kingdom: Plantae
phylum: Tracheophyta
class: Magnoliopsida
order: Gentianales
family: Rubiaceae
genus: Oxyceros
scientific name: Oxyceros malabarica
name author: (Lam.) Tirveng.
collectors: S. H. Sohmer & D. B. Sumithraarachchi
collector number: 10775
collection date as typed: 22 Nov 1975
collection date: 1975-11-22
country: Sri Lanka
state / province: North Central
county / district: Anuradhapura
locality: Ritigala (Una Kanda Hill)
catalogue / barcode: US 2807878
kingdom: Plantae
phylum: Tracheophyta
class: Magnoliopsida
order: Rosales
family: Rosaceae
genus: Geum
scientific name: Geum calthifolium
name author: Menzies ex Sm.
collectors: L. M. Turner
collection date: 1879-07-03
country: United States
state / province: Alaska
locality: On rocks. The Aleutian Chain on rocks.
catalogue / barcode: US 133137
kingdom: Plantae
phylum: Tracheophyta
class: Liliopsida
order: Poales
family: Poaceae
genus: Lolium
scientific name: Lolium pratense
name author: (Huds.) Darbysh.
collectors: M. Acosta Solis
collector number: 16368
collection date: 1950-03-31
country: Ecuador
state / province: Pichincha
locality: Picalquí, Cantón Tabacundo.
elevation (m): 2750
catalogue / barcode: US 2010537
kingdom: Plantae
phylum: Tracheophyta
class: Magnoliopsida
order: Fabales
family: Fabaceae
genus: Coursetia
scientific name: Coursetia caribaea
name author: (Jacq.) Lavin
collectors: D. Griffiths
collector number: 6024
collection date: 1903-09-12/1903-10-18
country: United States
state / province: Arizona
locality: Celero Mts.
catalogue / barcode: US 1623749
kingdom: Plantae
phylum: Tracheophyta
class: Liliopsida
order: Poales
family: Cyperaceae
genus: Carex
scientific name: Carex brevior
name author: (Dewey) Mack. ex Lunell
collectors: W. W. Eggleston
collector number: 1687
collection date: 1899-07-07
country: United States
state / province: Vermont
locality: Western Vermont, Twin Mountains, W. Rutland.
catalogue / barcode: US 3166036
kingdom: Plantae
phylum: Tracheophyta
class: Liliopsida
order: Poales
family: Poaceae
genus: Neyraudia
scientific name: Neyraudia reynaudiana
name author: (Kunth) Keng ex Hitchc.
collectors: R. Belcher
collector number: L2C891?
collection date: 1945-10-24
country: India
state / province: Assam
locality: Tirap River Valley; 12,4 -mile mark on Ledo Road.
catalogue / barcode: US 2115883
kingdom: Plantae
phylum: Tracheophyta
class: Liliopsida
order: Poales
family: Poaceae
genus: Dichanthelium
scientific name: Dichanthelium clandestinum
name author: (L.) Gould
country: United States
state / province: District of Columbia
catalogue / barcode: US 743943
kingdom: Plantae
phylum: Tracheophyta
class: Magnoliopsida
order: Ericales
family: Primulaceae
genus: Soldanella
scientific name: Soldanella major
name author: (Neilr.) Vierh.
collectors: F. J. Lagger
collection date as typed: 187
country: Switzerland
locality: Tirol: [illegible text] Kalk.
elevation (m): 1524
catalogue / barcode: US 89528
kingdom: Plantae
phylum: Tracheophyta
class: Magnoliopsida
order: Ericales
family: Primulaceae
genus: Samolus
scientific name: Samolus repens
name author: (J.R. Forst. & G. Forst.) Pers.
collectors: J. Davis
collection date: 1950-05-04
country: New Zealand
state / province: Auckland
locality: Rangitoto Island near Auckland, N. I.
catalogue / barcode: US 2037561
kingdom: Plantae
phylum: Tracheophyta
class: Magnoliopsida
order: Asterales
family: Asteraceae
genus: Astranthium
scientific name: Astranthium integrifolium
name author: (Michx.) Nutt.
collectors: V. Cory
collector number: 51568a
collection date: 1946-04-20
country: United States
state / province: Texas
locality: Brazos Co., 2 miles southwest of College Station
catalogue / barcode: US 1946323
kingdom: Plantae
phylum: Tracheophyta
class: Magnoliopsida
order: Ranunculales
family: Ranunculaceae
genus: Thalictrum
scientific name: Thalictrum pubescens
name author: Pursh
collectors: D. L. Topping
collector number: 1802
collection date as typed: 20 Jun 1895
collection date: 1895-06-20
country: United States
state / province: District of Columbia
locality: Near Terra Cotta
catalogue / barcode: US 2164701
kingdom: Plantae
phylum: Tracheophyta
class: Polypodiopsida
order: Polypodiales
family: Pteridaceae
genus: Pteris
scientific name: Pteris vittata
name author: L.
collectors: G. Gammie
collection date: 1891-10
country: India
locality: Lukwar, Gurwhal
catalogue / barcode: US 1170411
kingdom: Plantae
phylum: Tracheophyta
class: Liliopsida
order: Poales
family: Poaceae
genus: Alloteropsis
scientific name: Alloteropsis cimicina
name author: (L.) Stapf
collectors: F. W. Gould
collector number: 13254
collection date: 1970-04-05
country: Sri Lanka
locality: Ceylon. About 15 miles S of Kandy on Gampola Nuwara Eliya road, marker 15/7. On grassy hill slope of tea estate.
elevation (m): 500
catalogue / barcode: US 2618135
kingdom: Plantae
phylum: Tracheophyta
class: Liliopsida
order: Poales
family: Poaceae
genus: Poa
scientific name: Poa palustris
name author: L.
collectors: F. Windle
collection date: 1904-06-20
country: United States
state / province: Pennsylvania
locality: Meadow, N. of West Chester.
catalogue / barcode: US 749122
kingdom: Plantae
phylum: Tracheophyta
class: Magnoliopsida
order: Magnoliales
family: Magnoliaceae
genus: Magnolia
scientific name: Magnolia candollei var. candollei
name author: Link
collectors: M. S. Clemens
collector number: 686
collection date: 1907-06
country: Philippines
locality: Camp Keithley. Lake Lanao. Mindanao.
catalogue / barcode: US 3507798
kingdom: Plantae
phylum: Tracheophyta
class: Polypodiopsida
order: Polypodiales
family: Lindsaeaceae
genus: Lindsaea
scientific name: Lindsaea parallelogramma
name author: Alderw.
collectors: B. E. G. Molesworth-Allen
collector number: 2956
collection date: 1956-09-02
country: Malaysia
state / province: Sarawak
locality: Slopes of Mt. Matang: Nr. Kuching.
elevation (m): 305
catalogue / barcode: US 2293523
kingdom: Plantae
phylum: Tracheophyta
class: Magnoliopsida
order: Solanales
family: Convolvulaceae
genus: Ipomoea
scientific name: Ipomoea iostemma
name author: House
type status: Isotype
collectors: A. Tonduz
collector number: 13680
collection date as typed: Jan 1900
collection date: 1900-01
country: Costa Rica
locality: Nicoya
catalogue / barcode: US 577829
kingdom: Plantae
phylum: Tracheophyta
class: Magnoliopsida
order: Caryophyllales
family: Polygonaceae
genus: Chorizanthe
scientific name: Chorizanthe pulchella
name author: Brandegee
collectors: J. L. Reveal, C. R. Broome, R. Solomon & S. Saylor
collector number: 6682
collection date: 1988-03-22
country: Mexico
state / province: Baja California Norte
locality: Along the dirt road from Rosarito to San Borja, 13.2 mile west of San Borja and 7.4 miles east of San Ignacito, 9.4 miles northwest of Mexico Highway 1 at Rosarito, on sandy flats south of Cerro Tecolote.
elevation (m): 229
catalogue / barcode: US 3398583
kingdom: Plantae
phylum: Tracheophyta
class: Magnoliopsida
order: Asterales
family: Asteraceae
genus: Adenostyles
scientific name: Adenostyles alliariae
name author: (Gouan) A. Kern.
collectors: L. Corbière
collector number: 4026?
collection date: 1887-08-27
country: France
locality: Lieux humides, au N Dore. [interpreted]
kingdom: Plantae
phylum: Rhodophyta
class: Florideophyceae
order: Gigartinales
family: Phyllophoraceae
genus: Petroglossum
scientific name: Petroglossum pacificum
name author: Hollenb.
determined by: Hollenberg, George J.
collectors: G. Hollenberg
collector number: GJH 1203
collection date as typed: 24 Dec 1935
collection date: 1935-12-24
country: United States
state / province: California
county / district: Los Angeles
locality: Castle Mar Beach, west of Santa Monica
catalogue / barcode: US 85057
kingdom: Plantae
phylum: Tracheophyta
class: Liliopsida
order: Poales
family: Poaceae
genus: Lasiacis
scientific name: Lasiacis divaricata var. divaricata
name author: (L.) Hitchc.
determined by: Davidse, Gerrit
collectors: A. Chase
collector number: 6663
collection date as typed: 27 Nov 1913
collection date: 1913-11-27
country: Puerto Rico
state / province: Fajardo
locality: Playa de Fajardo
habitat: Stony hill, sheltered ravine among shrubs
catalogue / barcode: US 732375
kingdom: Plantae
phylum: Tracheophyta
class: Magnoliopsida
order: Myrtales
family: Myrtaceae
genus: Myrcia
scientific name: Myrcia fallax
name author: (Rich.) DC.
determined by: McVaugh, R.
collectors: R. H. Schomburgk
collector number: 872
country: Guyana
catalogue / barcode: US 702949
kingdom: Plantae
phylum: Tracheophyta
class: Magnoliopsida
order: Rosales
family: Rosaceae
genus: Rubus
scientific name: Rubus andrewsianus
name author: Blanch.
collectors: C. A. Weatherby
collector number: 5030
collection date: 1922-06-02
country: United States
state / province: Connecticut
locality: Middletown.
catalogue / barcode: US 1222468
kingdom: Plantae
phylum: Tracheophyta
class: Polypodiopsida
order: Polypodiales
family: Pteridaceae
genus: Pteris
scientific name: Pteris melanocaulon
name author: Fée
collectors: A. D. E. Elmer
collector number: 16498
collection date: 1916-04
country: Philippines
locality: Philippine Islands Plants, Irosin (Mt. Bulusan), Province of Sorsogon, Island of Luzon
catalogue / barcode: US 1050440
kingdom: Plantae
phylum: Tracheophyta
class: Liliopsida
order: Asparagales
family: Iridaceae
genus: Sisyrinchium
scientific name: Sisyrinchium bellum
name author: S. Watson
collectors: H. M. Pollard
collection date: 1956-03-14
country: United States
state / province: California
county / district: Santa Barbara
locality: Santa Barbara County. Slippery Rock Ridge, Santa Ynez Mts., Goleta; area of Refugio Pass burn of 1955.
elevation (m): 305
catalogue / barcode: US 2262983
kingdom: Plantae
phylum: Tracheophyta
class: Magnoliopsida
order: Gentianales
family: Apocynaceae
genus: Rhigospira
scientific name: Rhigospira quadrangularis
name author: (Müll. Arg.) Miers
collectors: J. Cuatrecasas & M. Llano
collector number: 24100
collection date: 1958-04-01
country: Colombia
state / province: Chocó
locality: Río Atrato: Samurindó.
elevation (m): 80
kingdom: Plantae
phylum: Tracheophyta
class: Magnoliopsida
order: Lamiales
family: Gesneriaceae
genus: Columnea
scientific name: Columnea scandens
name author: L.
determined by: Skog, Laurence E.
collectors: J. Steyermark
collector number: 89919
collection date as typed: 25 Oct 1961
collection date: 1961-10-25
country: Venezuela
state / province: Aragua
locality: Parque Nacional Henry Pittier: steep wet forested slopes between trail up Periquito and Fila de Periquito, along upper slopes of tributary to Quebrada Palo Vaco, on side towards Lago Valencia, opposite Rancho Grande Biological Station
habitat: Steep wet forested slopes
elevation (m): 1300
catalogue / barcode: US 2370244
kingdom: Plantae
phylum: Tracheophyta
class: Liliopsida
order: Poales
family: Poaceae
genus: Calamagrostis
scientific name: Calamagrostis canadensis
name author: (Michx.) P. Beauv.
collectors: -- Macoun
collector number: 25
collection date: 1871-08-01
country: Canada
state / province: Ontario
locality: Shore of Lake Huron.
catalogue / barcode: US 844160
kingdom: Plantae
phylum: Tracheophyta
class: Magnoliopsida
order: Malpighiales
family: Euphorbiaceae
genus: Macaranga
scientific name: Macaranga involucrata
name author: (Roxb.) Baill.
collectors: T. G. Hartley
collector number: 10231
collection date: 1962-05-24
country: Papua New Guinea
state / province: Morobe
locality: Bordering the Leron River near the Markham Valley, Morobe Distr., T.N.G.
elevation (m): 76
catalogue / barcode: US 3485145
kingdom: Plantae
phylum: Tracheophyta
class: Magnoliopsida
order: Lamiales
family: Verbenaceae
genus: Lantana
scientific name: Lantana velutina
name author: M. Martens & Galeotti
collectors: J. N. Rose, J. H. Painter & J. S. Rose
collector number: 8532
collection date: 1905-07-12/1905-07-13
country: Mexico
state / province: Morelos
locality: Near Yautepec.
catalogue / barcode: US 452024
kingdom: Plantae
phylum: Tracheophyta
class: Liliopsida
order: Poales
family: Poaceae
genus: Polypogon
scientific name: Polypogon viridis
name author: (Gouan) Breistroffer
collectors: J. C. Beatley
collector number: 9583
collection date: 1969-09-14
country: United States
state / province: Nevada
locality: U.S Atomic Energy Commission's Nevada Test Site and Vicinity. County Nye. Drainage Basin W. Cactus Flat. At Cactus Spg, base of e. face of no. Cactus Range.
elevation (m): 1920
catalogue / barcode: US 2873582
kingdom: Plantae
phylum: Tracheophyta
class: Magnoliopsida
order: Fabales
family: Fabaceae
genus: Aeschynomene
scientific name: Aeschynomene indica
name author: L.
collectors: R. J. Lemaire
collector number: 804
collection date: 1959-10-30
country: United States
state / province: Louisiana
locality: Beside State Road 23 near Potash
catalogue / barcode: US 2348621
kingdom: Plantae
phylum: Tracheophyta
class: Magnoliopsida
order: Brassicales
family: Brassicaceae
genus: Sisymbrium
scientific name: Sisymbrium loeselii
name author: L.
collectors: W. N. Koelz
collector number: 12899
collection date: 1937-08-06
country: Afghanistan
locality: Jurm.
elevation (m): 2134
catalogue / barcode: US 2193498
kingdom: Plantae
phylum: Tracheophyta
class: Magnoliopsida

### GOAL
Please copy word for word the lines of the listing above between the line holding "scientific name: Columnea scandens" and the line holding "scientific name: Calamagrostis canadensis", inclusive.

### SOLUTION TO THIS PROBLEM
scientific name: Columnea scandens
name author: L.
determined by: Skog, Laurence E.
collectors: J. Steyermark
collector number: 89919
collection date as typed: 25 Oct 1961
collection date: 1961-10-25
country: Venezuela
state / province: Aragua
locality: Parque Nacional Henry Pittier: steep wet forested slopes between trail up Periquito and Fila de Periquito, along upper slopes of tributary to Quebrada Palo Vaco, on side towards Lago Valencia, opposite Rancho Grande Biological Station
habitat: Steep wet forested slopes
elevation (m): 1300
catalogue / barcode: US 2370244
kingdom: Plantae
phylum: Tracheophyta
class: Liliopsida
order: Poales
family: Poaceae
genus: Calamagrostis
scientific name: Calamagrostis canadensis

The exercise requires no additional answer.